New York estate planning experts often recommend that you establish both a power of attorney and a living will. The two documents are similar to one another in that they both pertain to end-of-life issues and how your health care will proceed in the event that you become incapacitated and are unable to make such decisions for yourself.
According to FindLaw, when you give someone a power of attorney , you authorize that person to make medical decisions for you if you are unable to make them yourself. You may choose to set limits on your power of attorney, allowing your attorney-in-fact to make only certain decisions in regard to your medical care, or you can grant them broad authority to handle any issue that arises in regard to your end-of-life decisions.

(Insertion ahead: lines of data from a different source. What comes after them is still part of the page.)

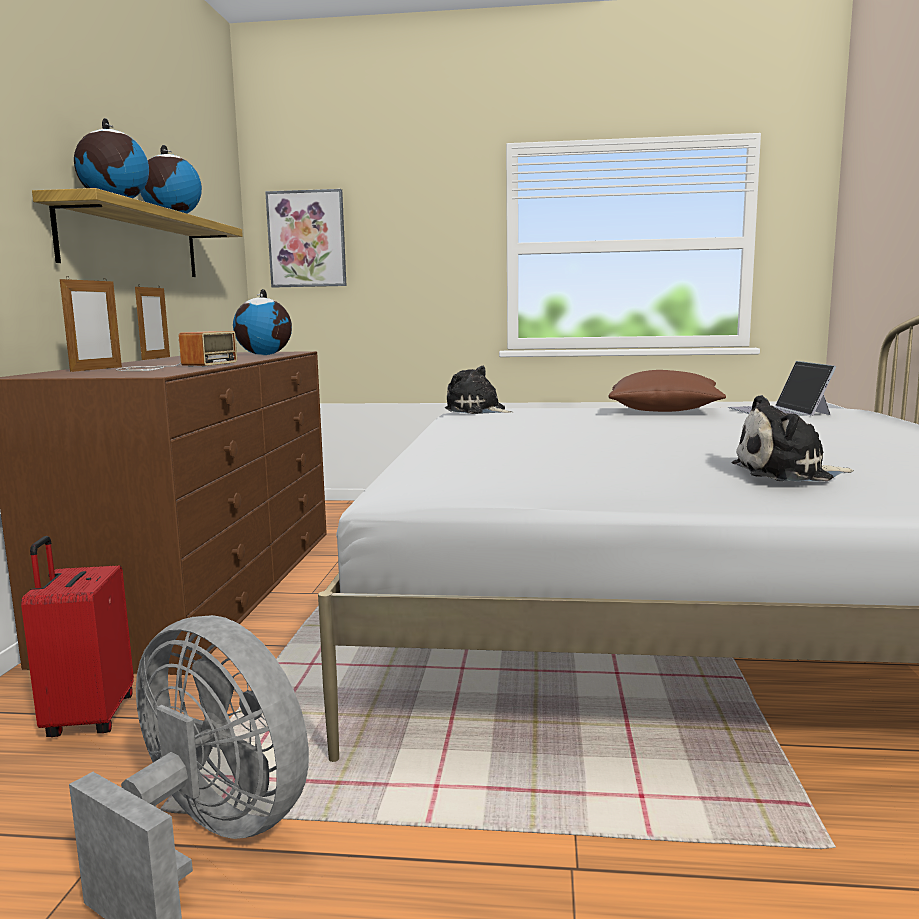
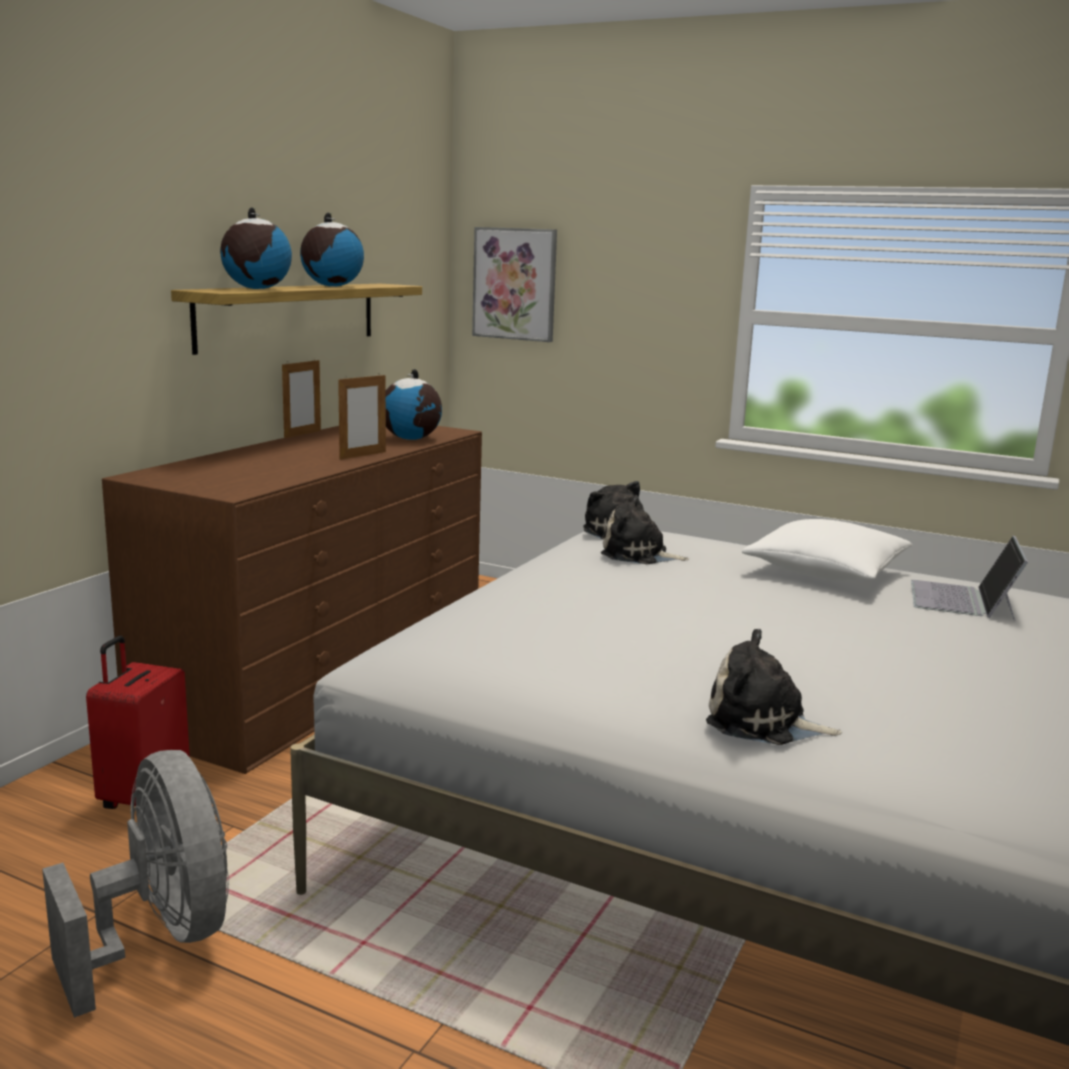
camera: 20 degrees right, 5 degrees up
(96, 369) = (212, 465): picture frame -> picture frame (363, 455)
(174, 367) = (279, 470): radio -> none
(514, 416) = (638, 555): none -> plush toy
(664, 411) = (825, 572): brown pillow -> white pillow

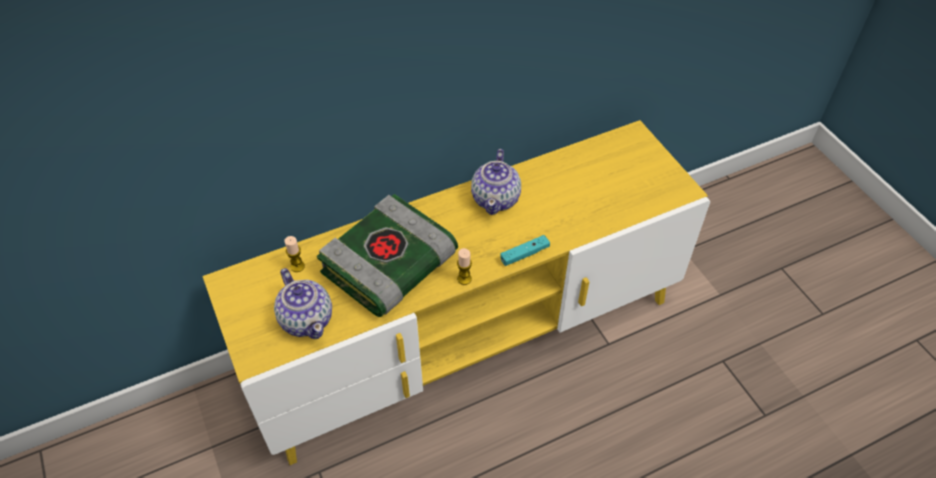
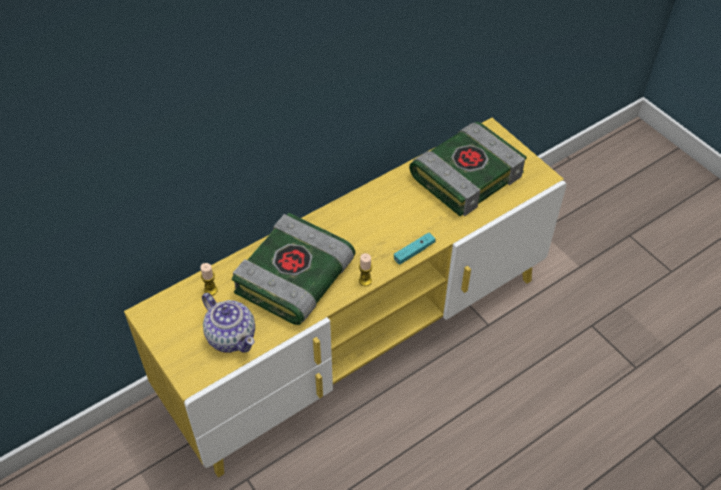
camera: 10 degrees left, 0 degrees up
(496, 199) = (378, 205): teapot -> none
(599, 177) = (466, 174): none -> book

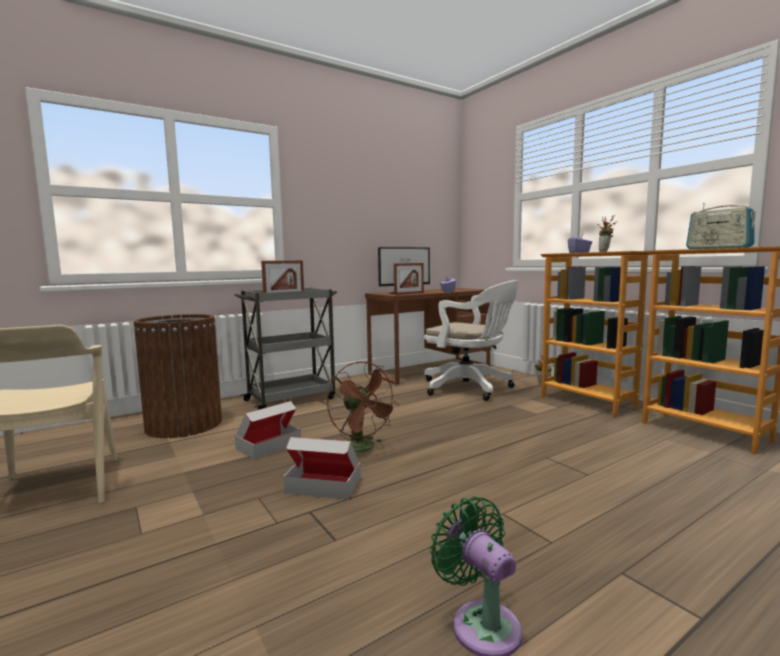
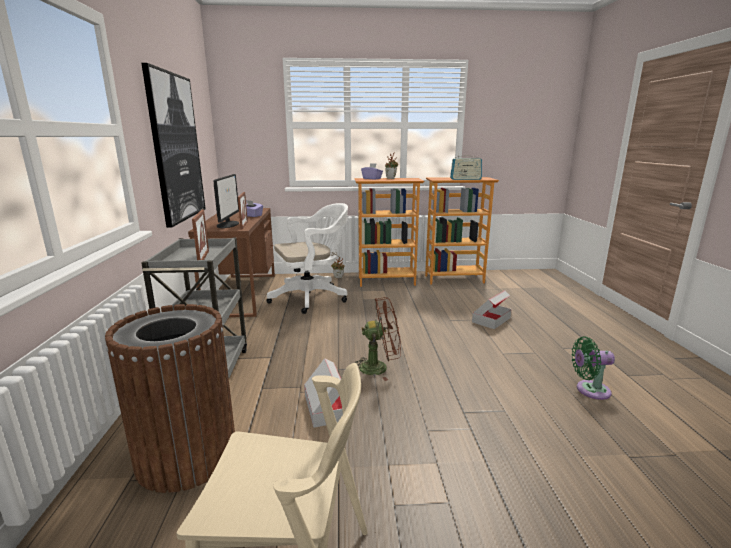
camera: 60 degrees left, 10 degrees up
(324, 485) = (428, 398): cardboard box -> cardboard box (491, 320)
(368, 222) = (176, 148): none -> picture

While individual documents may vary, the decision powers typically granted to someone with a power of attorney include the ability to make decisions in regard to the following:
- Doctors you can see
- Medical facilities where you can receive treatment
- Going to court over what medical treatment you will receive
- Handling of your body following your death
However, a living will takes precedence over even the most comprehensive power of attorney. In the event that you become mentally incapacitated, permanently unconscious or suffer a debilitating injury, your living will document specifies the medical care that you wish to receive. Conversely, you may also specify which, if any, treatments you do not want to receive in the event of your incapacitation. For example, you may wish to receive palliative or comfort care so that you do not suffer pain at the end of your life, and at the same time, you may also issue a do-not-resuscitate directive that specifies that you do not wish to receive CPR in the event that you stop breathing and/or your heart stops beating.
While your attorney-in-fact has the authority to make health care decisions for you under your power of attorney, under no circumstances can he or she make a decision that violates the wishes you express in your living will.
The information in this article is not intended as legal advice but provided for educational purposes only.